Cada comunidade amazônica sabe gerir seu território de maneira sustentável. São esses saberes — diversos, vivos e interdependentes — que sustentam uma floresta em pé. Tirar isso das mãos dos povos originários e tradicionais é abrir caminho para a destruição disfarçada de progresso.
Pesquisa brasileira: o que o estudo da FAPESP nos ensina sobre o futuro da bioeconomia na Amazônia
O estudo coordenado pela professora e pesquisadora Vanessa Cuzziol Pinsky (Faculdade de Economia, Administração, Contabilidade e Atuária da Universidade de São Paulo), com apoio da FAPESP, oferece um marco valioso para repensar a construção da bioeconomia na Amazônia. Longe de propor soluções técnicas desconectadas da realidade territorial, o trabalho defende que a bioeconomia precisa nascer da floresta e de seus povos, e não ser simplesmente aplicada sobre ela.
A pesquisa destaca três pontos centrais:
1. Sociobiodiversidade como fundamento, não como apêndice
A floresta não é apenas fornecedora de insumos. Ela é um sistema complexo, vivo, moldado e gerido por comunidades tradicionais ao longo de séculos. Uma bioeconomia verdadeira precisa respeitar essa teia de interdependências, e não reduzi-la a uma nova matriz extrativa.
2. Diálogo entre saberes como pilar do desenvolvimento
O estudo rejeita a hierarquização entre conhecimento científico e saber tradicional. Em vez disso, propõe uma epistemologia plural, onde ciência, cultura e vivência coexistem como forças construtivas. Isso confronta diretamente a lógica dominante, na qual a inovação é medida apenas por produtividade e escalabilidade.
3. Governança adaptada à complexidade amazônica
A Amazônia não é homogênea. As soluções devem ser moldadas a partir da diversidade cultural, ecológica e organizacional de cada território. O estudo critica a tentativa de replicar modelos prontos, muitas vezes pensados fora da floresta, que ignoram a autonomia e o tempo das comunidades.
A partir desses fundamentos, o estudo nos convida a refletir: qual bioeconomia queremos construir? Uma que sirva aos interesses globais, ou uma que regenere territórios e respeite vidas?
É hora de repensar as prioridades.
Até que ponto vale a pena ceder nossos saberes tradicionais para o benefício extrativista de grandes corporações estrangeiras?
Será que não devemos nos unir, como Brasil, e explorar com responsabilidade e autonomia o nosso próprio potencial regenerativo?
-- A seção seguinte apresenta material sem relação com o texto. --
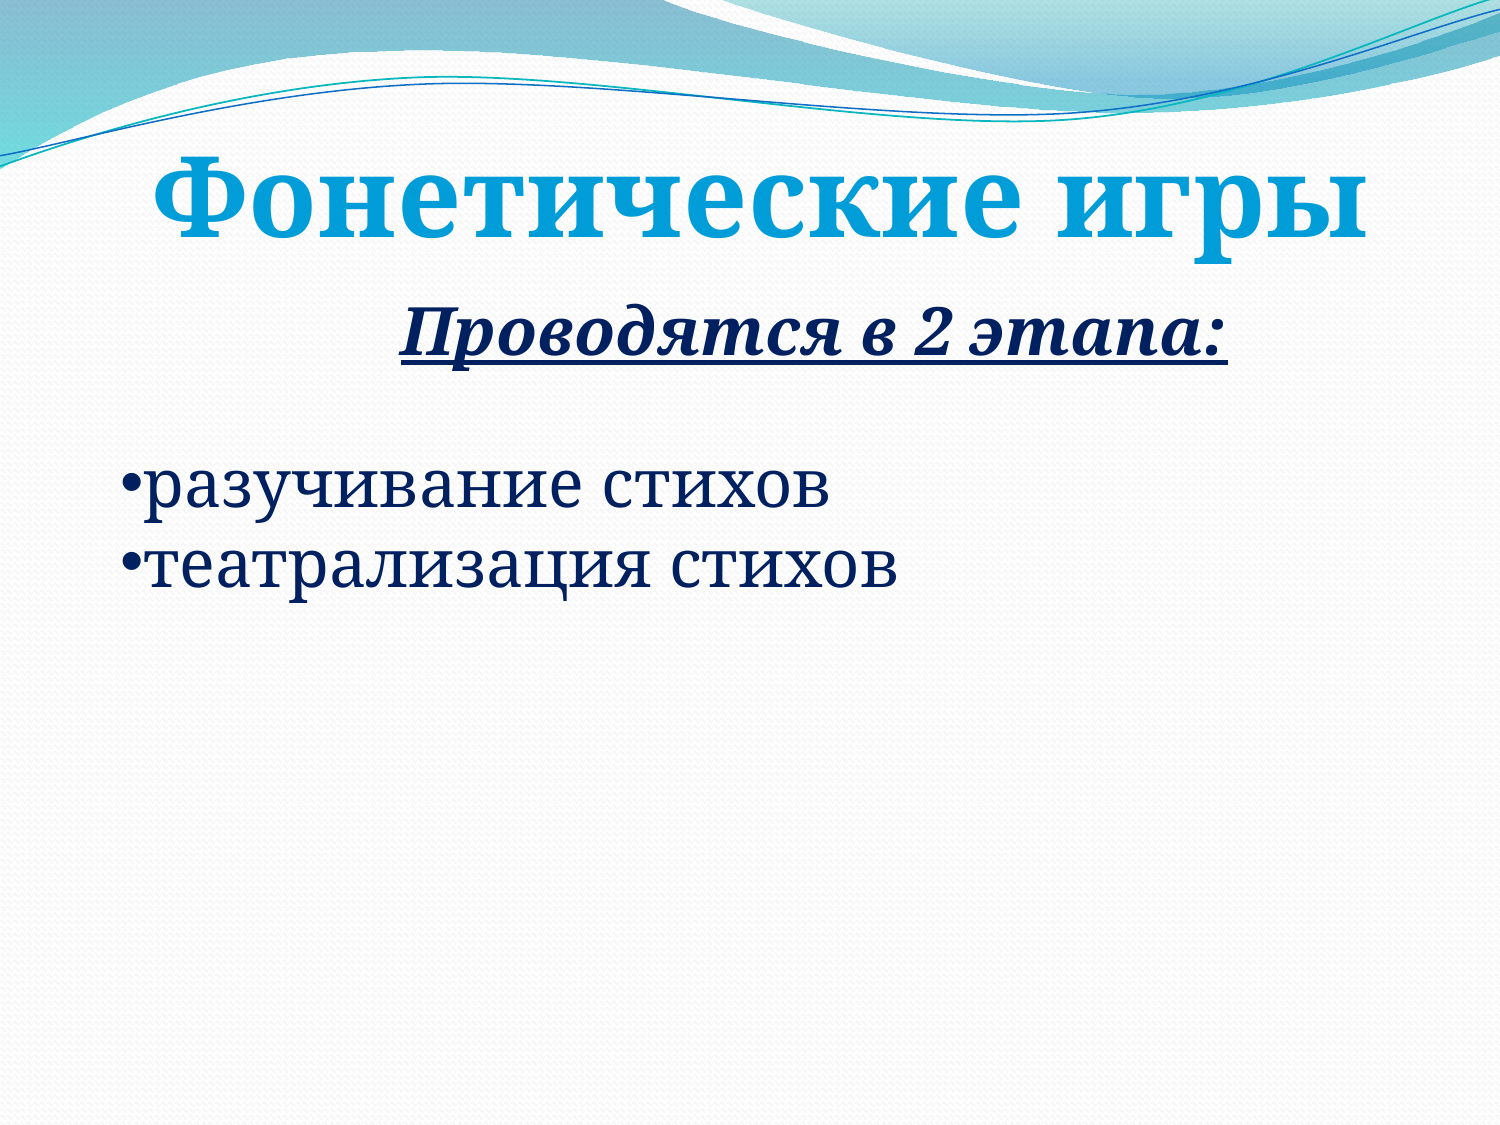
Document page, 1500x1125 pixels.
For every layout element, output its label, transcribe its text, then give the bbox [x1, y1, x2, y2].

text_box Фонетические игры [137, 117, 1386, 268]
text_box Проводятся в 2 этапа: [351, 281, 1278, 376]
text_box разучивание стихов театрализация стихов [105, 433, 1442, 609]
A verdadeira inovação não está apenas na tecnologia, mas na coragem de romper com velhas estruturas de poder e construir novas alianças, baseadas na equidade, no consentimento e no bem comum.
Na NaqīKarbon, acreditamos em uma bioeconomia ética, regenerativa e soberana. Que respeita os territórios, escuta as comunidades e reconhece que o carbono pode ser um ativo, mas a dignidade não é negociável.
🌱 Fica o convite para refletir — e agir.